There was plenty of talk last spring about Kris Bryant's demotion to Triple-A Iowa after he dominated spring training by hitting .425/.477/1.175 (no, that's not a misprint, that's a SLG of 1.175). He was 17-for-40 with nine home runs.
Even though Theo Epstein and his baseball brass said that the demotion was for "baseball reasons," it seemed evident that at least one reason for doing it was to keep Bryant in the minor leagues long enough so that the Cubs would get one extra year of team control. Bryant wound up being called up for "baseball reasons," when Mike Olt hit the disabled list after suffering a broken hand. Turned out that was one day after the Cubs got that one extra year of team control.
Much of this was forgotten during the Cubs' great year. But now, as Jeff Passan of Yahoo reports, Bryant (and also the Phillies' Maikel Franco) is filing a grievance regarding how the service-time issue was handled:
Chicago Cubs third baseman Kris Bryant and Philadelphia Phillies third baseman Maikel Franco have filed grievances against their teams alleging they were kept in the minor leagues unnecessarily and had their service time manipulated to delay future free agency, multiple major league sources told Yahoo Sports.
Potential service-time manipulation looms as a significant issue with Major League Baseball and the MLB Players Association ramping up discussions on a new collective-bargaining agreement after the current one expires Dec. 1, 2016. While neither case has yet to reach an arbitration panel, according to sources, the grievances indicate that players believe teams have not abided by the intention of service-time rules and operated in bad faith.
According to the article, Bryant's grievance was filed last April, presumably not long after he was called up. Eight months later, the grievance has yet to be heard by an arbitrator.
Passan goes on to note:
Neither Cubs president Theo Epstein, nor Bryant’s agent, Scott Boras, replied to requests for comment from Yahoo Sports. Phillies general manager Matt Klentak declined to comment.
The ultimate question for arbitrator Fredric Horowitz would concern whether teams acted in good faith, a thorny threshold that could prove difficult to demonstrate. The Bryant and Franco cases certainly aren’t outliers. Multiple other players considered filing grievances, sources told Yahoo Sports, including Houston Astros outfielder George Springer and Pittsburgh Pirates outfielder Gregory Polanco.
Look, we all know the charade that the current collective-bargaining agreement forces teams to go through in this sort of thing because of the way it allocates service time. Obviously the player would like to get to free agency earlier and the team would like to keep the player longer, so the compromise struck created this system, which is... a pretty bad one, in my opinion. It doesn't really make anyone happy. In this case the Cubs got what they wanted -- the extra year -- but in doing so they clearly didn't make Bryant (nor his agent) happy. Obviously, it didn't hurt Bryant's performance on the field at all, as he won the Rookie of the Year award and finished 11th in National League MVP voting.
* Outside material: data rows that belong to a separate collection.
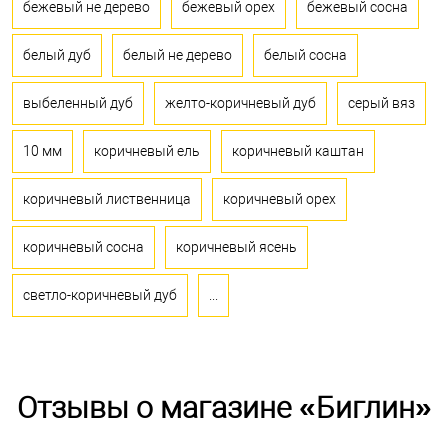
бежевый не дерево
бежевый орех
бежевый сосна
белый дуб
белый не дерево
белый сосна
выбеленный дуб
желто-коричневый дуб
серый вяз
10 мм
коричневый ель
коричневый каштан
коричневый лиственница
коричневый орех
коричневый сосна
коричневый ясень
светло-коричневый дуб
...
Отзывы о магазине «Биглин»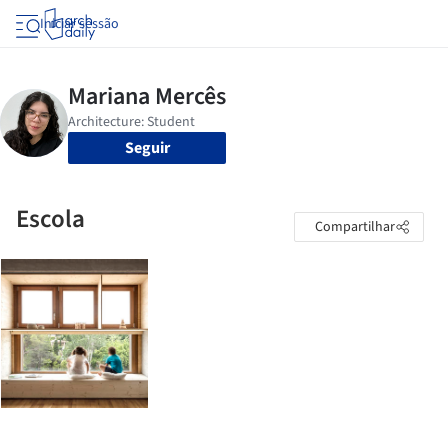
Iniciar sessão
Seguir
Escola
Compartilhar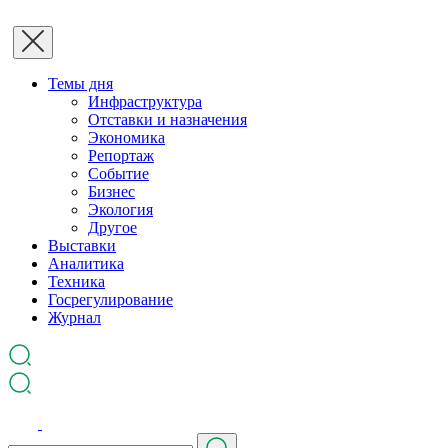
Темы дня
Инфраструктура
Отставки и назначения
Экономика
Репортаж
Событие
Бизнес
Экология
Другое
Выставки
Аналитика
Техника
Госрегулирование
Журнал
It will be interesting to see what's ruled in this case and what, if any, penalty is assessed against the Cubs if Horowitz rules against them. (My guess: he won't, for reasons as noted by Passan above, that the threshold of "good faith" is too hard to prove.)
One thing is for sure: both sides have good reason to see this system changed in the next CBA.
If you were creating a system like this, how would you do it?